Hobbies: I need some! Ever since I returned from my mission I don't really know what to do in my spare time. I need to start a craft, learn how to play the violin, or improve my skills in a sport. Something! If you have any good ideas, I am totally open. My favorite thing to do is to serve others: to bake, clean, cook, organize, uplift...whatever! No, I am not very good at it but I am trying to improve and to think more often of others and not just about myself. I have gotten this itch lately to start a big service project. I am still trying to figure out what I want to do because there are so many possibilities! Once again, if you have any ideas, I am totally open!
That's it for tonight folks. I think this post was more for me than anything. Just good to see where I am at. Love you!

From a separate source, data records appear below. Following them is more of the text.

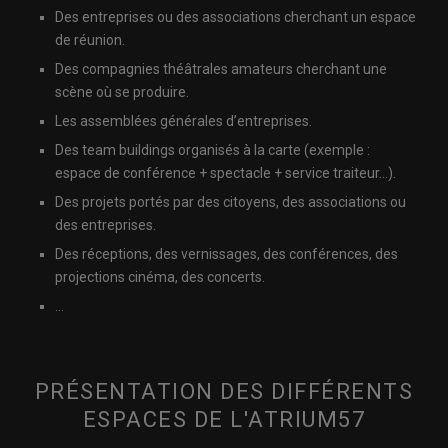
Des entreprises ou des associations cherchant un espace
de réunion.
Des compagnies théâtrales amateurs cherchant une
scène où se produire.
Les assemblées générales d’entreprises.
Des team buildings organisés à la carte (exemple :
espace de conférence + spectacle + service traiteur…).
Des projets portés par des citoyens, des associations ou
des entreprises.
Des réceptions, des vernissages, des conférences, des
projections cinéma, des concerts.
…
PRÉSENTATION DES DIFFÉRENTS
ESPACES DE L'ATRIUM57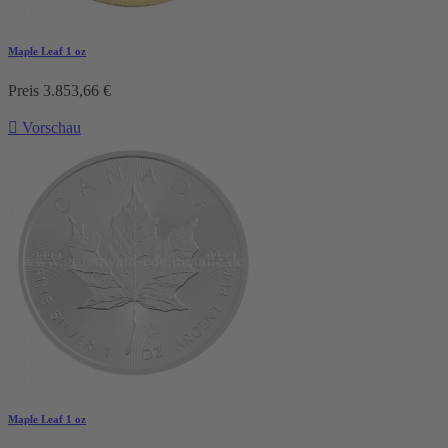
Maple Leaf 1 oz
Preis
3.853,66 €

Vorschau
Maple Leaf 1 oz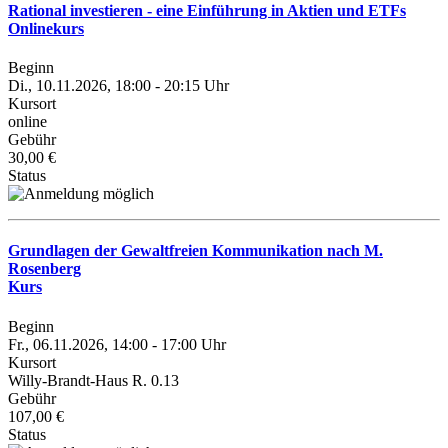
Rational investieren - eine Einführung in Aktien und ETFs
Onlinekurs
Beginn
Di., 10.11.2026, 18:00 - 20:15 Uhr
Kursort
online
Gebühr
30,00 €
Status
Grundlagen der Gewaltfreien Kommunikation nach M.
Rosenberg
Kurs
Beginn
Fr., 06.11.2026, 14:00 - 17:00 Uhr
Kursort
Willy-Brandt-Haus R. 0.13
Gebühr
107,00 €
Status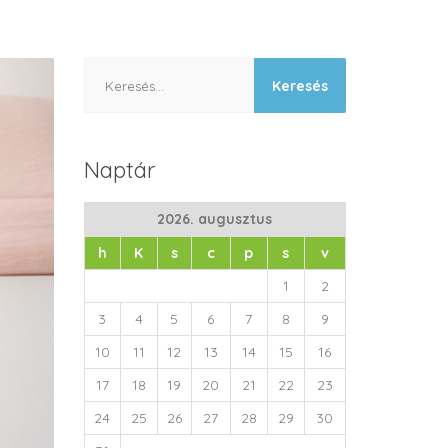
Keresés:
Naptár
2026. augusztus
h
K
s
c
p
s
v
1
2
3
4
5
6
7
8
9
10
11
12
13
14
15
16
17
18
19
20
21
22
23
24
25
26
27
28
29
30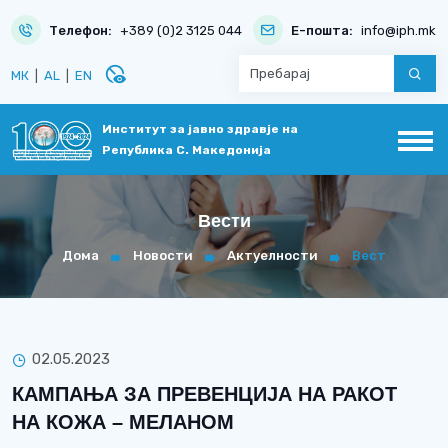
Телефон:
+389 (0)2 3125 044
Е-пошта:
info@iph.mk
disabled_visible
МК
|
AL
|
EN
Институт за јавно здравје на
Република С. Македонија
Вести
Дома
Новости
Актуелности
Вест
02.05.2023
КАМПАЊА ЗА ПРЕВЕНЦИЈА НА РАКОТ
НА КОЖА – МЕЛАНОМ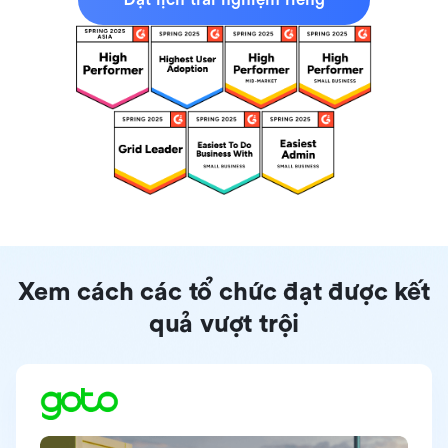
Xem cách các tổ chức đạt được kết
quả vượt trội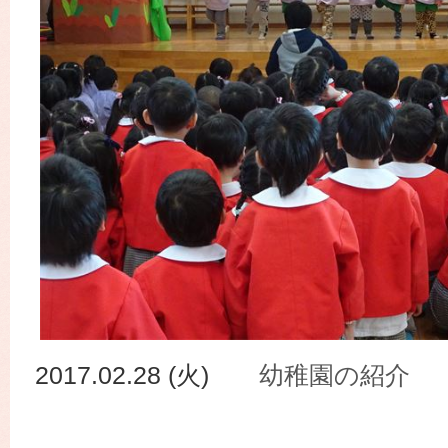
2017.02.28 (火)
幼稚園の紹介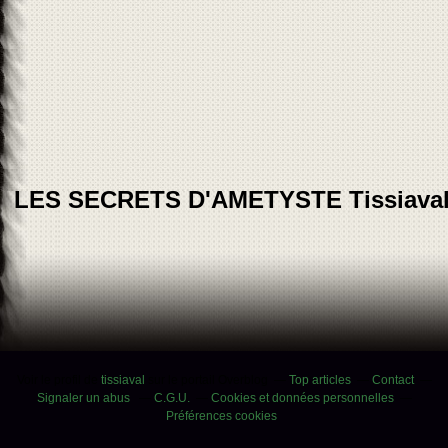
LES SECRETS D'AMETYSTE Tissiava
Voir le profil de
tissiaval
sur le portail Overblog
Top articles
Contact
Signaler un abus
C.G.U.
Cookies et données personnelles
Préférences cookies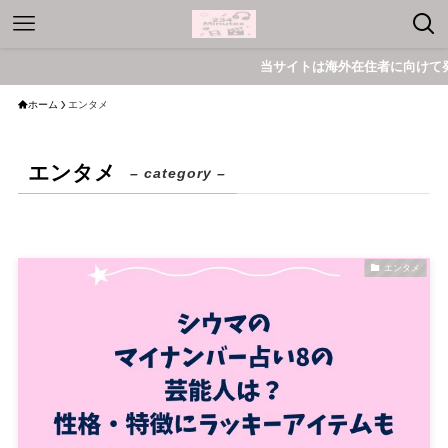
当サイトは海外在住者に向けて発信し
ホーム
エンタメ
エンタメ
– category –
エンタメ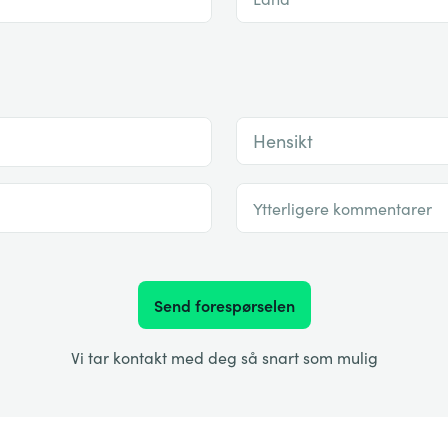
Hensikt
Ytterligere kommentarer
Send forespørselen
Vi tar kontakt med deg så snart som mulig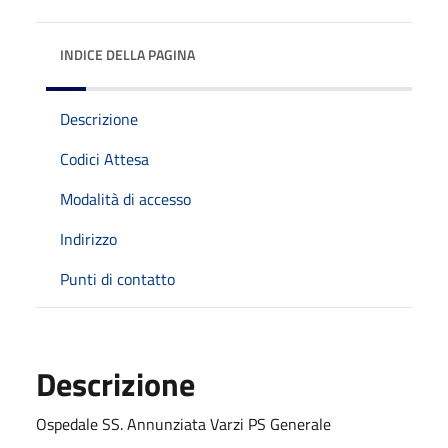
INDICE DELLA PAGINA
Descrizione
Codici Attesa
Modalità di accesso
Indirizzo
Punti di contatto
Descrizione
Ospedale SS. Annunziata Varzi PS Generale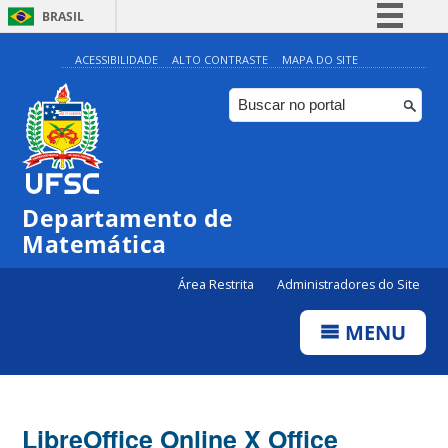
BRASIL
Simplifique!
ACESSIBILIDADE
ALTO CONTRASTE
MAPA DO SITE
Comunica BR
Participe
Acesso à informação
Legislação
Departamento de
Canais
Matemática
Área Restrita
Administradores do Site
MENU
LibreOffice Online X Office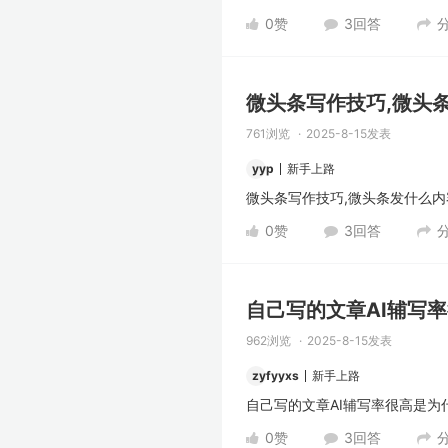
0
赞
3
回答
微头条写作技巧,微头
761浏览
2025-8-15发表
yyp
新手上路
微头条写作技巧,微头条发什么内
0
赞
3
回答
自己写的文章AI辅写率
962浏览
2025-8-15发表
zyfyyxs
新手上路
自己写的文章AI辅写率很高是为
0
赞
3
回答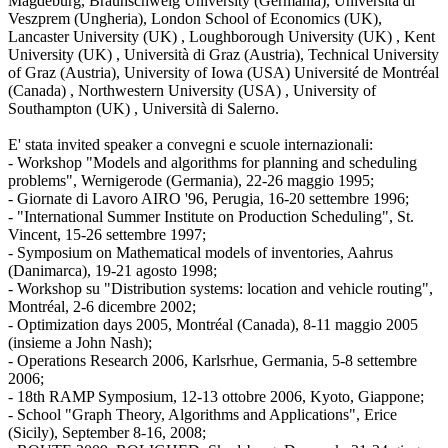
Magdeburg, Braunschweig University (Germania), Università di
Veszprem (Ungheria), London School of Economics (UK),
Lancaster University (UK) , Loughborough University (UK) , Kent
University (UK) , Università di Graz (Austria), Technical University
of Graz (Austria), University of Iowa (USA) Université de Montréal
(Canada) , Northwestern University (USA) , University of
Southampton (UK) , Università di Salerno.
E' stata invited speaker a convegni e scuole internazionali:
- Workshop "Models and algorithms for planning and scheduling
problems", Wernigerode (Germania), 22-26 maggio 1995;
- Giornate di Lavoro AIRO '96, Perugia, 16-20 settembre 1996;
- "International Summer Institute on Production Scheduling", St.
Vincent, 15-26 settembre 1997;
- Symposium on Mathematical models of inventories, Aahrus
(Danimarca), 19-21 agosto 1998;
- Workshop su "Distribution systems: location and vehicle routing",
Montréal, 2-6 dicembre 2002;
- Optimization days 2005, Montréal (Canada), 8-11 maggio 2005
(insieme a John Nash);
- Operations Research 2006, Karlsrhue, Germania, 5-8 settembre
2006;
- 18th RAMP Symposium, 12-13 ottobre 2006, Kyoto, Giappone;
- School "Graph Theory, Algorithms and Applications", Erice
(Sicily), September 8-16, 2008;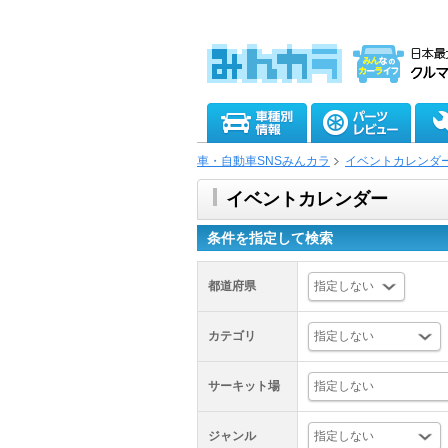
車・自動車SNSみんカラ
イベントカレンダ
イベントカレンダー
条件を指定して検索
都道府県
カテゴリ
サーキット場
ジャンル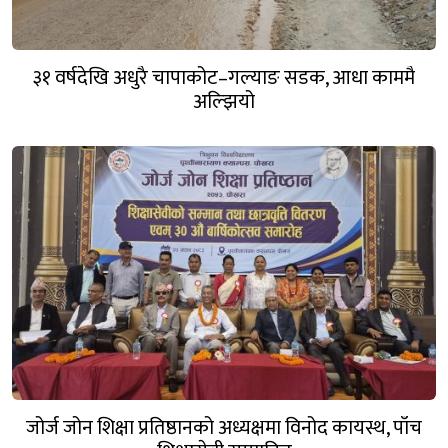
३१ वर्षदेखि अधुरै चापाकोट–गल्याङ सडक, आधा काममै
अल्झियो
जोर्ज जोन शिक्षा प्रतिष्ठानको अध्यक्षमा विनोद कायस्थ, पाँच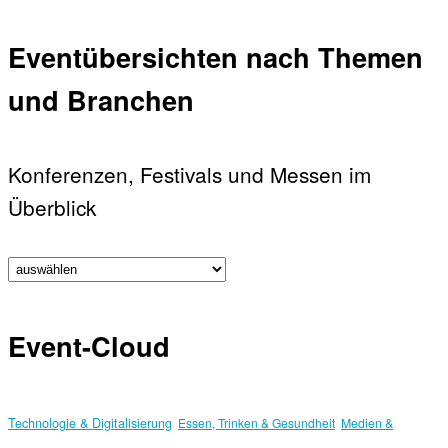
Eventübersichten nach Themen
und Branchen
Konferenzen, Festivals und Messen im
Überblick
Event-Cloud
Technologie & Digitalisierung
Essen, Trinken & Gesundheit
Medien &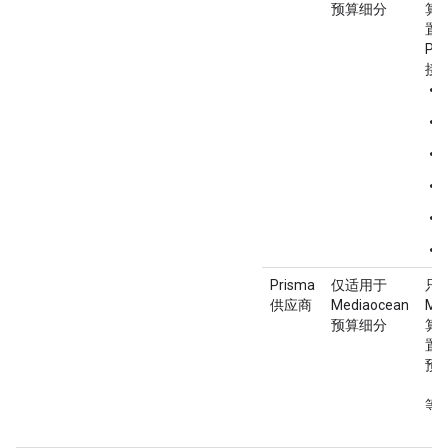
预算细分
算
置
Pr
接
Prisma
仅适用于
只
供应商
Mediaocean
Me
预算细分
算
置
预
（
等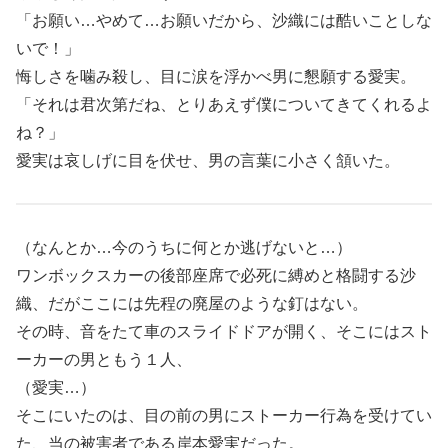
「お願い…やめて…お願いだから、沙織には酷いことしな
いで！」
悔しさを噛み殺し、目に涙を浮かべ男に懇願する愛実。
「それは君次第だね、とりあえず僕についてきてくれるよ
ね？」
愛実は哀しげに目を伏せ、男の言葉に小さく頷いた。
（なんとか…今のうちに何とか逃げないと…）
ワンボックスカーの後部座席で必死に縛めと格闘する沙
織、だがここには先程の廃屋のような釘はない。
その時、音をたて車のスライドドアが開く、そこにはスト
ーカーの男ともう１人、
（愛実…）
そこにいたのは、目の前の男にストーカー行為を受けてい
た、当の被害者である岸本愛実だった。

Um, knitting is actually REALLY fun. Especially if you can knit while hanging out with friends or while watching some good movies. I actually picked it up while attempting to learn Dutch from language CDs before the mission. It's super fun to create something you can then give to others (especially since baby stuff is small and faster!). If you want to hang out (like you have time, I know, but still) I could teach you!
ReplyDeleteIf you need a hobby, you can write a blog post about me. Attempt to make it your longest blog ever and best one yet. You've got a week. I'll check in later. Much love.